Porém, não posso dizer que este filme escapou de defeitos. Como tudo na vida, existem pontos negativos. O pior deles, na minha opinião, foi quando Bela volta pra aldeia depois de ser liberta para ajudar seu pai. No filme animado, conseguimos perceber pela forma como ela se despede de Fera e segura o espelho ao mostrar a imagem dele para os aldeões que está apaixonada. Emma não deixou este carinho claro e quando ela finalmente se declara, parece algo muito, digamos, "do nada". Também faltou mais emoção em uma das frases que eu mais amo neste filme: "Ele não é um monstro, Gaston. Você é!".

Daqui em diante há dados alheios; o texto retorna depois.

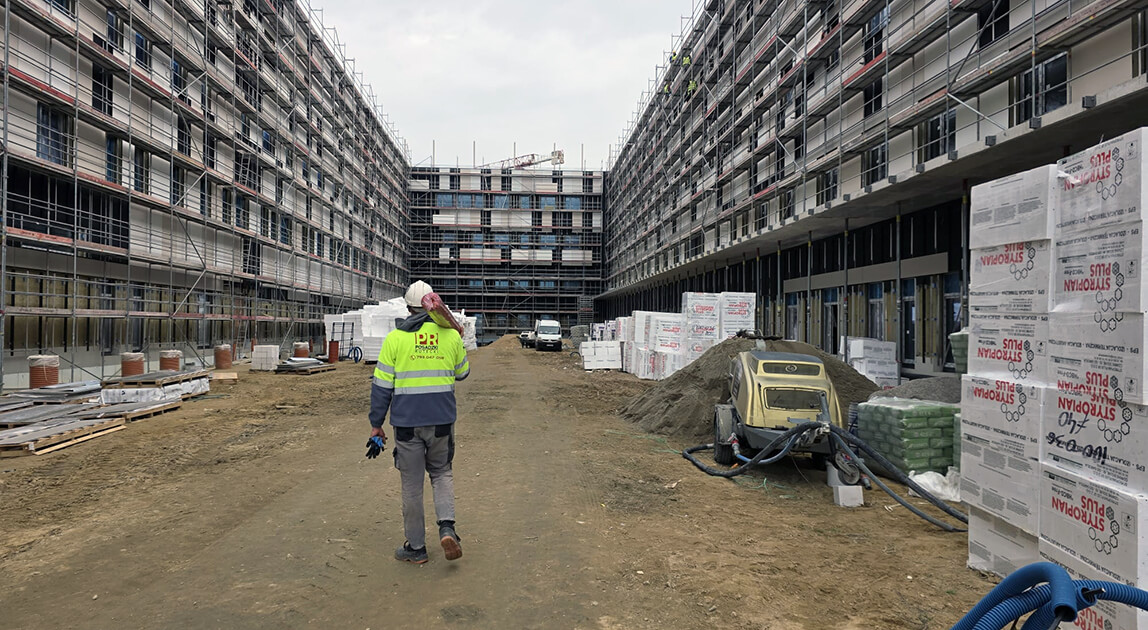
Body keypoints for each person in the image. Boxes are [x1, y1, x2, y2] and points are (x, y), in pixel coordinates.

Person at [369, 280, 470, 564]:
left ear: (409, 308)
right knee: (441, 474)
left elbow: (381, 387)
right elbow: (463, 373)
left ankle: (416, 548)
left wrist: (377, 424)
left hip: (406, 425)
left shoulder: (395, 339)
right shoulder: (450, 336)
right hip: (441, 422)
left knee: (412, 485)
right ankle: (447, 528)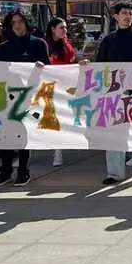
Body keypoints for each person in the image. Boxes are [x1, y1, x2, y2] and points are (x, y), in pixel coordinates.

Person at [95, 0, 132, 185]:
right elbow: (99, 66)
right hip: (113, 94)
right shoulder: (108, 40)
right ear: (116, 17)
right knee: (114, 133)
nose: (127, 16)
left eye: (130, 13)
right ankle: (114, 173)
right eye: (124, 13)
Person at [0, 10, 50, 188]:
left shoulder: (39, 44)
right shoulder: (4, 47)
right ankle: (5, 171)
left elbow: (50, 70)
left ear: (27, 23)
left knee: (23, 135)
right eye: (14, 22)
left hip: (29, 97)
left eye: (21, 21)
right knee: (7, 135)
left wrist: (42, 66)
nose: (17, 25)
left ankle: (23, 170)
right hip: (7, 98)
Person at [45, 17, 77, 168]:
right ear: (53, 29)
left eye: (65, 27)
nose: (65, 30)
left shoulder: (67, 45)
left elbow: (71, 63)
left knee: (58, 120)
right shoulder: (44, 44)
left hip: (63, 88)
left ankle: (58, 152)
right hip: (46, 87)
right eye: (61, 27)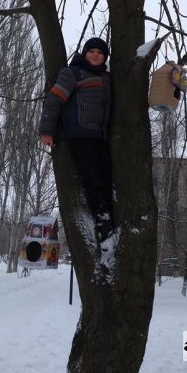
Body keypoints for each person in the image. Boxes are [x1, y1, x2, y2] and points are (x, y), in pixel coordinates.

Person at [39, 38, 113, 240]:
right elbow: (54, 100)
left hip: (100, 136)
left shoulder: (106, 78)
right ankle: (102, 220)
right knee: (93, 177)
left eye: (100, 52)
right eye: (91, 51)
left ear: (105, 57)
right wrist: (47, 130)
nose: (95, 55)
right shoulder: (73, 73)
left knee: (106, 176)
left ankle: (107, 215)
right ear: (85, 54)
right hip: (80, 133)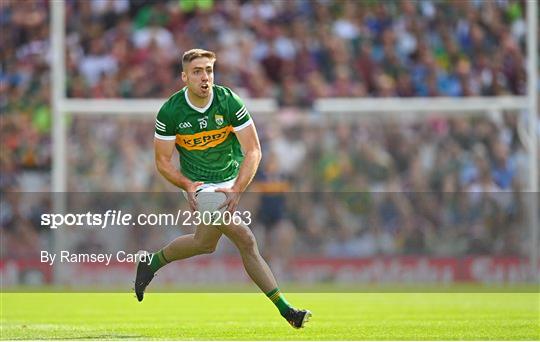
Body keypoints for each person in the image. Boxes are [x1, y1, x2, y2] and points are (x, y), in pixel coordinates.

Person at [134, 48, 311, 329]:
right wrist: (186, 184)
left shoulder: (228, 101)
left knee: (204, 244)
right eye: (197, 71)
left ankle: (151, 263)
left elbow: (253, 150)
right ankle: (286, 310)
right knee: (246, 239)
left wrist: (238, 187)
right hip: (200, 185)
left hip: (229, 180)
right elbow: (162, 161)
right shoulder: (170, 111)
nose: (205, 77)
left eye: (209, 70)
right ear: (184, 77)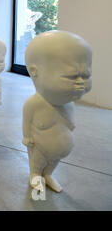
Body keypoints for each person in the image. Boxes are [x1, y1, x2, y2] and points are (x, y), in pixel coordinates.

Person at [23, 30, 92, 193]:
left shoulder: (68, 104)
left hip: (60, 150)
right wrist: (26, 136)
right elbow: (26, 121)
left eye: (86, 75)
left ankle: (48, 175)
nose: (80, 83)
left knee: (54, 162)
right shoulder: (34, 103)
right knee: (37, 162)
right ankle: (35, 175)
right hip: (39, 146)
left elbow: (70, 122)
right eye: (71, 76)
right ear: (35, 72)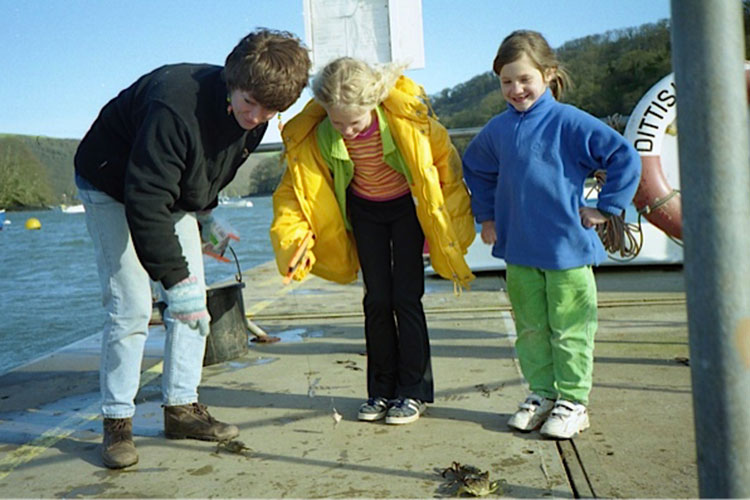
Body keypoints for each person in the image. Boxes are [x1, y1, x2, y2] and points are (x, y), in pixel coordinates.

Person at [74, 28, 311, 469]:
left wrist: (205, 219)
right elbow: (146, 201)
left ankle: (181, 408)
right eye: (250, 104)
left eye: (271, 110)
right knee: (131, 304)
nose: (257, 117)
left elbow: (206, 170)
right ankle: (117, 423)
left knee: (193, 304)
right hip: (109, 180)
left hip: (161, 187)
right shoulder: (173, 107)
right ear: (231, 81)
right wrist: (173, 279)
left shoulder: (253, 120)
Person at [270, 57, 475, 425]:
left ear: (375, 103)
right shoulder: (317, 136)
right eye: (338, 122)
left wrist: (445, 228)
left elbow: (445, 170)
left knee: (406, 297)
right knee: (376, 299)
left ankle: (414, 392)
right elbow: (294, 192)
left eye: (355, 122)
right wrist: (294, 240)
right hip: (365, 214)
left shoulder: (406, 125)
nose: (347, 131)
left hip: (406, 211)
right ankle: (380, 391)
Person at [462, 30, 641, 439]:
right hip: (519, 253)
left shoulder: (569, 121)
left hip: (568, 252)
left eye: (525, 78)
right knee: (530, 329)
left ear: (548, 74)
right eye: (506, 81)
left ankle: (574, 401)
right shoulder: (496, 130)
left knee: (571, 327)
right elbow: (476, 169)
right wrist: (486, 217)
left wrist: (606, 207)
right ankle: (541, 393)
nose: (516, 89)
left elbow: (623, 156)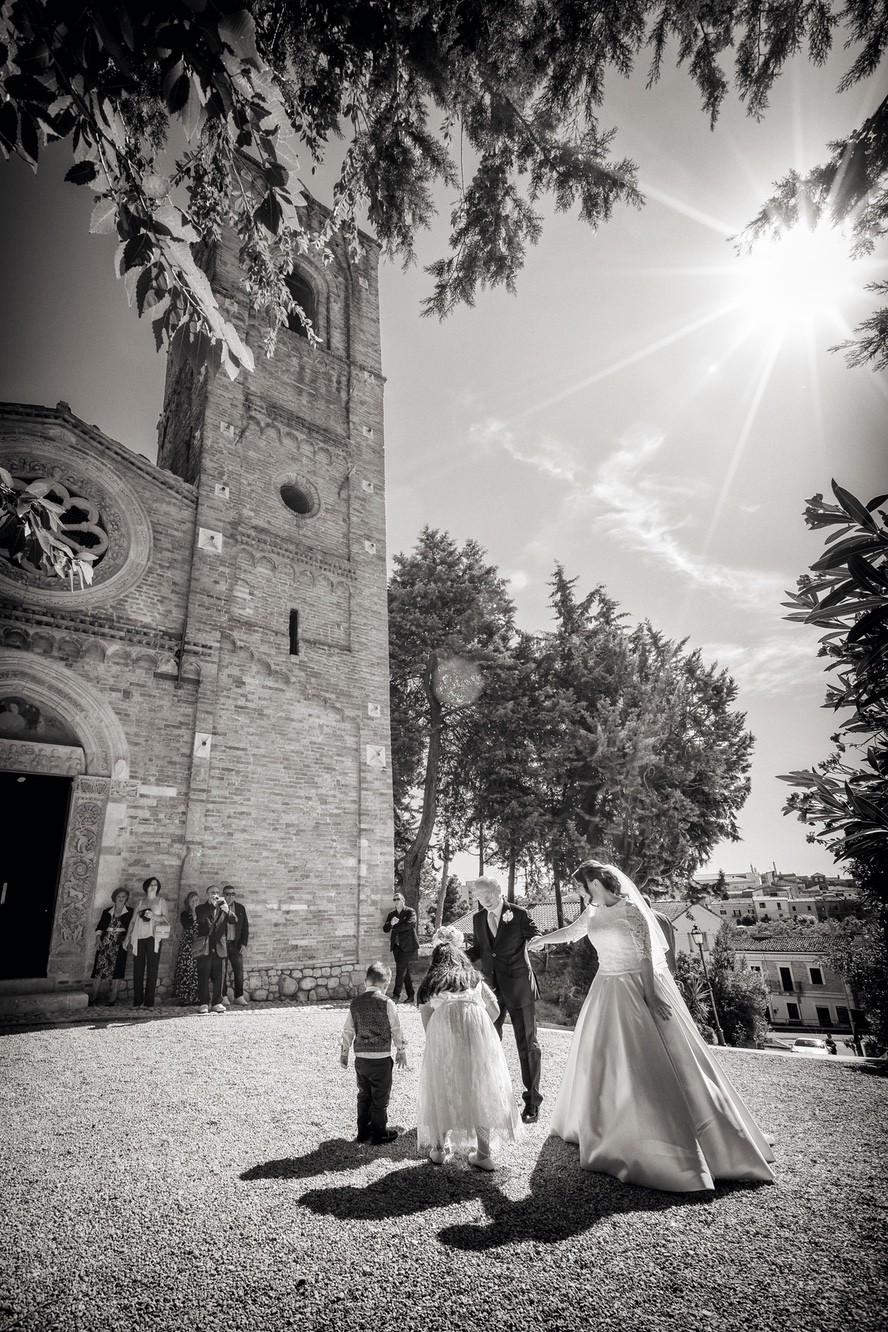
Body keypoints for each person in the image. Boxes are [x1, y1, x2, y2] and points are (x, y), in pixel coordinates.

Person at [529, 860, 776, 1193]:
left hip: (634, 987)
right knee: (603, 1060)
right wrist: (541, 940)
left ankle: (668, 1142)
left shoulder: (632, 911)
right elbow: (573, 932)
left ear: (594, 884)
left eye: (580, 887)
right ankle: (604, 1128)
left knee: (648, 1061)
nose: (578, 893)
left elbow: (646, 956)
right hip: (605, 989)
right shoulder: (593, 911)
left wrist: (650, 995)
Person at [416, 934, 521, 1171]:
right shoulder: (474, 979)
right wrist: (478, 1027)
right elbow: (495, 1010)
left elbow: (427, 1024)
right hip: (476, 1038)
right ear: (460, 958)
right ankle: (484, 1154)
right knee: (480, 1088)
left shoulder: (430, 984)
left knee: (443, 1087)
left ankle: (439, 1149)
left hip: (444, 1038)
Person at [467, 875, 543, 1123]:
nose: (484, 900)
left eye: (488, 895)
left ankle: (532, 1102)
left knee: (527, 1045)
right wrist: (454, 956)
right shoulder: (478, 918)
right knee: (489, 1041)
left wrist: (538, 942)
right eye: (479, 897)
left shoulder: (518, 913)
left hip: (519, 988)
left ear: (498, 890)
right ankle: (493, 1096)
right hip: (492, 992)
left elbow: (535, 935)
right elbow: (479, 950)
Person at [340, 961, 407, 1145]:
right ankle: (379, 1132)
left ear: (365, 982)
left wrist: (344, 1052)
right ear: (386, 984)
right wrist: (401, 1050)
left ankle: (363, 1131)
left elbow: (348, 1029)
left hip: (361, 1059)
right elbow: (396, 1029)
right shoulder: (387, 1003)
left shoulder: (355, 1003)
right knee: (380, 1097)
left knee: (363, 1095)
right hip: (381, 1058)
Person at [123, 876, 170, 1009]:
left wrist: (153, 916)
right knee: (138, 969)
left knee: (152, 969)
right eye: (151, 884)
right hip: (138, 938)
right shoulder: (140, 902)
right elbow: (133, 921)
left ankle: (149, 1003)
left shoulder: (161, 901)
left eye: (155, 884)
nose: (153, 886)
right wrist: (127, 938)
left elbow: (166, 919)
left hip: (153, 938)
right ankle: (137, 1001)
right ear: (146, 886)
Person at [193, 885, 235, 1015]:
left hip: (220, 947)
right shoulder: (201, 908)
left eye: (217, 892)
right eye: (212, 892)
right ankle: (204, 1003)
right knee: (203, 975)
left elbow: (234, 920)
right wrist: (212, 905)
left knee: (219, 977)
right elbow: (201, 918)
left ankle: (217, 1003)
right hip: (205, 946)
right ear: (207, 894)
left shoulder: (223, 907)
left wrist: (227, 910)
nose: (215, 895)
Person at [90, 888, 133, 1005]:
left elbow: (133, 927)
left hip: (120, 943)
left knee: (117, 971)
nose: (121, 898)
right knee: (99, 969)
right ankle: (94, 996)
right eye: (119, 896)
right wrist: (98, 939)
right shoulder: (107, 911)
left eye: (123, 896)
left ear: (126, 898)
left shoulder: (130, 912)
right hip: (105, 942)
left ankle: (113, 998)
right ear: (114, 897)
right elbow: (99, 927)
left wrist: (127, 939)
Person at [382, 892, 419, 1002]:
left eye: (398, 899)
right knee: (403, 970)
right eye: (394, 899)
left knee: (400, 969)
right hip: (396, 946)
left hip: (408, 946)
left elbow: (409, 924)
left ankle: (396, 996)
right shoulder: (391, 914)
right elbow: (385, 929)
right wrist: (391, 924)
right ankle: (411, 995)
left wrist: (395, 926)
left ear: (403, 900)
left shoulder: (410, 912)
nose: (396, 901)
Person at [222, 885, 249, 1005]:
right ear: (223, 895)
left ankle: (239, 996)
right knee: (222, 971)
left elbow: (245, 927)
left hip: (236, 944)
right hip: (222, 944)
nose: (230, 896)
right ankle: (223, 996)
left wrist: (244, 944)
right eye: (227, 894)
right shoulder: (219, 908)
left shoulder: (240, 908)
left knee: (239, 971)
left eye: (232, 894)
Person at [172, 891, 200, 1006]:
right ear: (188, 902)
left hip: (199, 944)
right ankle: (184, 998)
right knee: (185, 969)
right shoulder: (184, 914)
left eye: (196, 900)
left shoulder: (203, 913)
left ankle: (196, 997)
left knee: (197, 970)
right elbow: (187, 926)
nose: (194, 902)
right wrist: (194, 913)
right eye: (192, 900)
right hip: (187, 944)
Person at [642, 891, 677, 975]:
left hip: (655, 964)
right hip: (668, 962)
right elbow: (672, 941)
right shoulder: (665, 918)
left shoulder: (644, 917)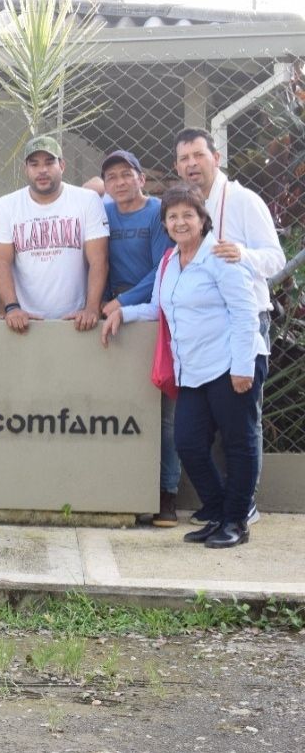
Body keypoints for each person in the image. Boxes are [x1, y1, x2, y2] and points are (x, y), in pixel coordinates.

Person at [102, 187, 267, 549]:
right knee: (189, 443)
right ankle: (219, 511)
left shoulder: (222, 257)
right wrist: (122, 313)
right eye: (172, 217)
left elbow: (244, 314)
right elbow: (157, 308)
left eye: (187, 215)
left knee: (239, 443)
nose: (180, 222)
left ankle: (236, 520)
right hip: (191, 368)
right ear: (165, 223)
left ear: (202, 219)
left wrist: (243, 367)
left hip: (230, 364)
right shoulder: (168, 261)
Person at [174, 127, 286, 526]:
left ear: (215, 158)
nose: (191, 164)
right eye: (184, 158)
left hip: (245, 318)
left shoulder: (242, 200)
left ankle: (242, 508)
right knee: (198, 431)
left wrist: (243, 255)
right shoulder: (187, 208)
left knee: (239, 424)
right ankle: (223, 503)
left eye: (198, 156)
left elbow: (275, 258)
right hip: (205, 330)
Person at [98, 149, 179, 527]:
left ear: (141, 178)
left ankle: (167, 493)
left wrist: (121, 302)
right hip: (113, 318)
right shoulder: (103, 211)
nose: (119, 182)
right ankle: (123, 490)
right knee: (116, 410)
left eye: (126, 174)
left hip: (153, 314)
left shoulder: (159, 213)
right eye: (111, 177)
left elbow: (161, 270)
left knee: (162, 411)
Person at [0, 135, 109, 334]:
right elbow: (1, 262)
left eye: (49, 162)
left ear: (62, 165)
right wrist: (12, 307)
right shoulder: (6, 205)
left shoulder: (87, 201)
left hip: (75, 319)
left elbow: (99, 260)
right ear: (25, 169)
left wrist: (91, 308)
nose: (42, 170)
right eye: (34, 164)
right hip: (25, 319)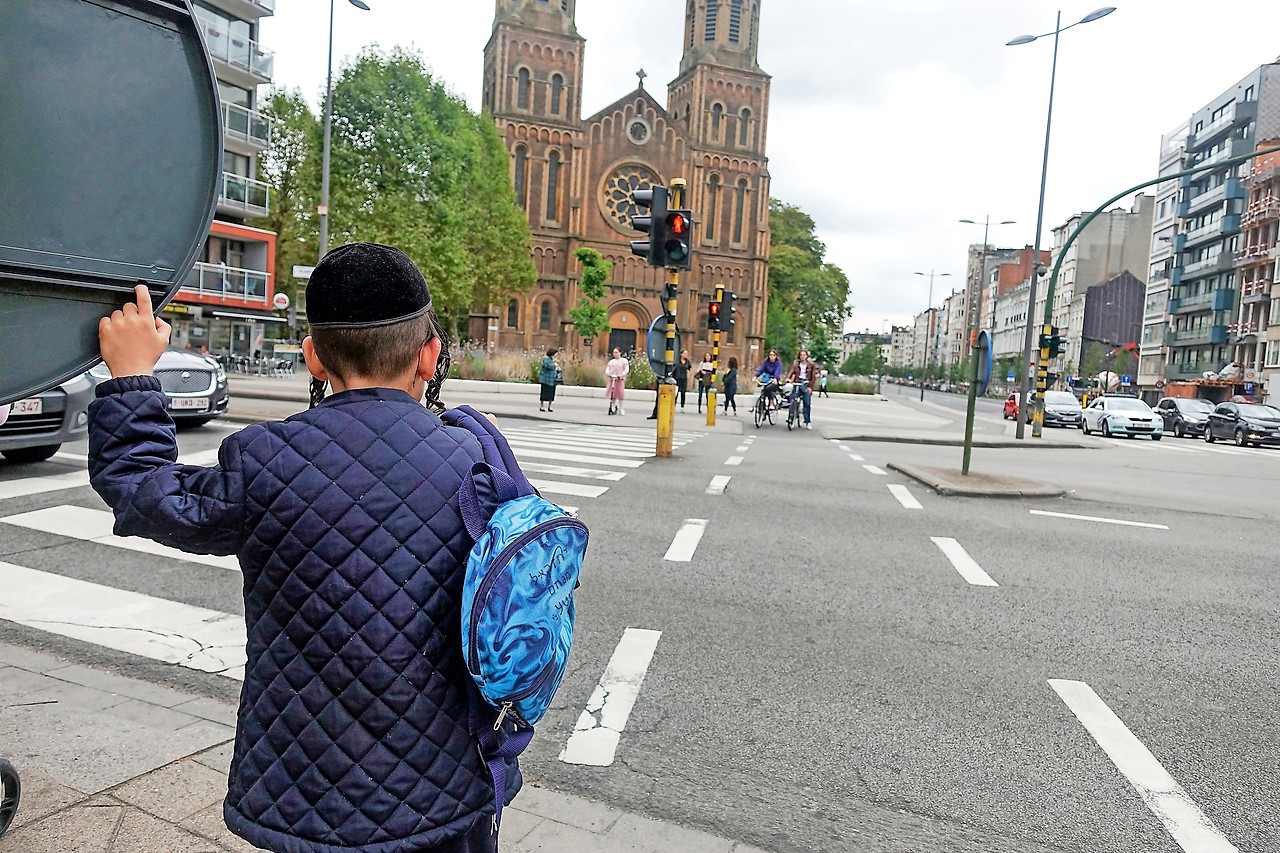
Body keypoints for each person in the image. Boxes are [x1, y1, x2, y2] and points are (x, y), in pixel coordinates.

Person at [87, 244, 521, 853]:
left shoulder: (265, 459)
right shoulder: (478, 457)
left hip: (312, 791)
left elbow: (142, 492)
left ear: (312, 357)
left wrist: (133, 379)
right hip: (448, 784)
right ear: (430, 355)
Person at [788, 348, 820, 429]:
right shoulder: (796, 365)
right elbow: (791, 372)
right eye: (801, 355)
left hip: (806, 383)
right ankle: (791, 417)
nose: (802, 356)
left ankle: (807, 421)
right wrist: (788, 379)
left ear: (806, 356)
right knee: (792, 399)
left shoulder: (811, 365)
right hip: (797, 382)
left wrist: (810, 387)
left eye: (804, 355)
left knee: (807, 403)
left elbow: (813, 377)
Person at [605, 347, 629, 415]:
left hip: (620, 379)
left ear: (620, 353)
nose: (615, 354)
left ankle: (621, 408)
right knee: (613, 394)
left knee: (620, 394)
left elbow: (626, 369)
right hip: (612, 379)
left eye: (616, 352)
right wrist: (608, 374)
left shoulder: (624, 361)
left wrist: (622, 375)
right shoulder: (611, 362)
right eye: (614, 352)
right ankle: (612, 407)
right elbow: (607, 369)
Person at [539, 347, 559, 412]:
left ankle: (549, 406)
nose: (556, 355)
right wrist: (554, 365)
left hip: (552, 380)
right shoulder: (546, 359)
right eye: (555, 354)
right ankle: (542, 406)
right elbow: (548, 366)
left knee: (551, 394)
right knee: (544, 393)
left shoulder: (552, 359)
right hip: (546, 380)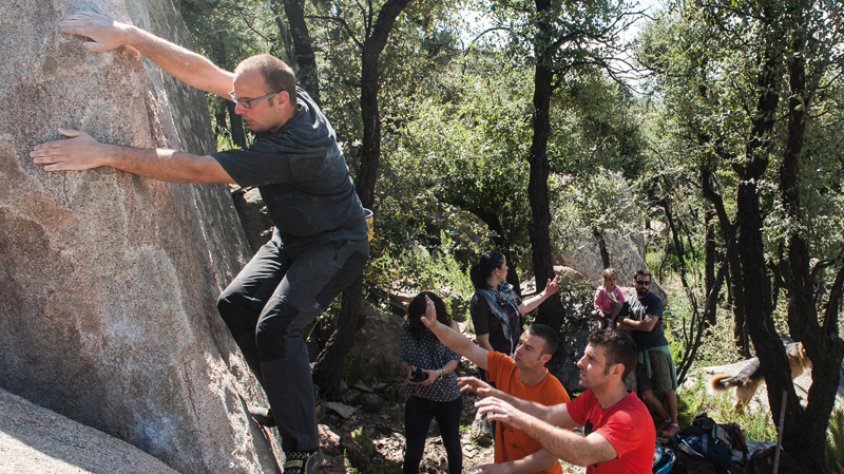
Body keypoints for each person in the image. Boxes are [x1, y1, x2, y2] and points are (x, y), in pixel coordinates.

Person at [31, 12, 370, 474]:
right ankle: (291, 402)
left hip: (338, 244)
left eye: (247, 103)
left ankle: (304, 450)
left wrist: (103, 153)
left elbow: (193, 169)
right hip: (294, 236)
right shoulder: (287, 98)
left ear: (280, 100)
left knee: (276, 326)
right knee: (236, 304)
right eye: (239, 98)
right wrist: (130, 35)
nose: (237, 109)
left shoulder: (291, 148)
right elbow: (206, 73)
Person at [419, 296, 569, 474]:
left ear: (545, 359)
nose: (518, 350)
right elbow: (466, 347)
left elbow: (551, 454)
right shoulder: (505, 366)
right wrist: (435, 326)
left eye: (529, 348)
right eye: (520, 343)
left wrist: (507, 468)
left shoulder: (555, 394)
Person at [475, 330, 655, 474]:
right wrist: (501, 397)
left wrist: (523, 420)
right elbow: (548, 414)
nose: (579, 363)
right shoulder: (593, 397)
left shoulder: (630, 418)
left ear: (616, 371)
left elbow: (583, 453)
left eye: (591, 359)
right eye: (584, 356)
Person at [399, 292, 462, 474]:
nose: (423, 323)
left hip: (448, 396)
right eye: (419, 318)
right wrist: (408, 369)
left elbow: (454, 359)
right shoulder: (407, 329)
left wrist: (437, 373)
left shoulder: (450, 327)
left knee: (452, 445)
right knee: (413, 450)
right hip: (417, 396)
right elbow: (403, 359)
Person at [616, 270, 679, 437]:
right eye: (641, 282)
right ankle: (665, 419)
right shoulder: (630, 303)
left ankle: (675, 423)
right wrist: (637, 323)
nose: (643, 286)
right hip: (641, 352)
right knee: (645, 393)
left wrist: (628, 322)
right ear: (634, 281)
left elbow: (648, 327)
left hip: (657, 348)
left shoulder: (655, 301)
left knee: (667, 388)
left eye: (647, 283)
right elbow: (618, 324)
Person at [470, 251, 560, 357]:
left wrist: (546, 293)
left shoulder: (504, 289)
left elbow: (523, 308)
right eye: (505, 265)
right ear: (497, 271)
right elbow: (483, 342)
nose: (507, 268)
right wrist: (499, 366)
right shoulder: (480, 300)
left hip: (515, 358)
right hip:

No mais, os personagens denunciam os poucos dias em que se passa a história, o que prejudica a criação do amor entre Bela e Fera já que é muito fora da realidade duas pessoas se apaixonarem em tão pouco tempo (considerando que uma delas é, vocês sabem, diferente demais). Também senti falta do príncipe: gostaria que falasse e aparecesse um pouco mais. Ele surge apenas no final do filme, como deve ser, mas justo quando deveria ser o seu momento dançando com a Bela e confirmando o seu amor, a produção divide a cena com personagens que já cansamos de ver. 

Nenhum destes pontos, porém, foi capaz de diminuir minha admiração pelo resultado. É apaixonante, emocionante e nos ensina, mais uma vez, como o amor, a compreensão e a gentileza são capazes de mudar o mundo das pessoas e quebrar qualquer maldição. Até mesmo aquelas que nós criamos para nós mesmos.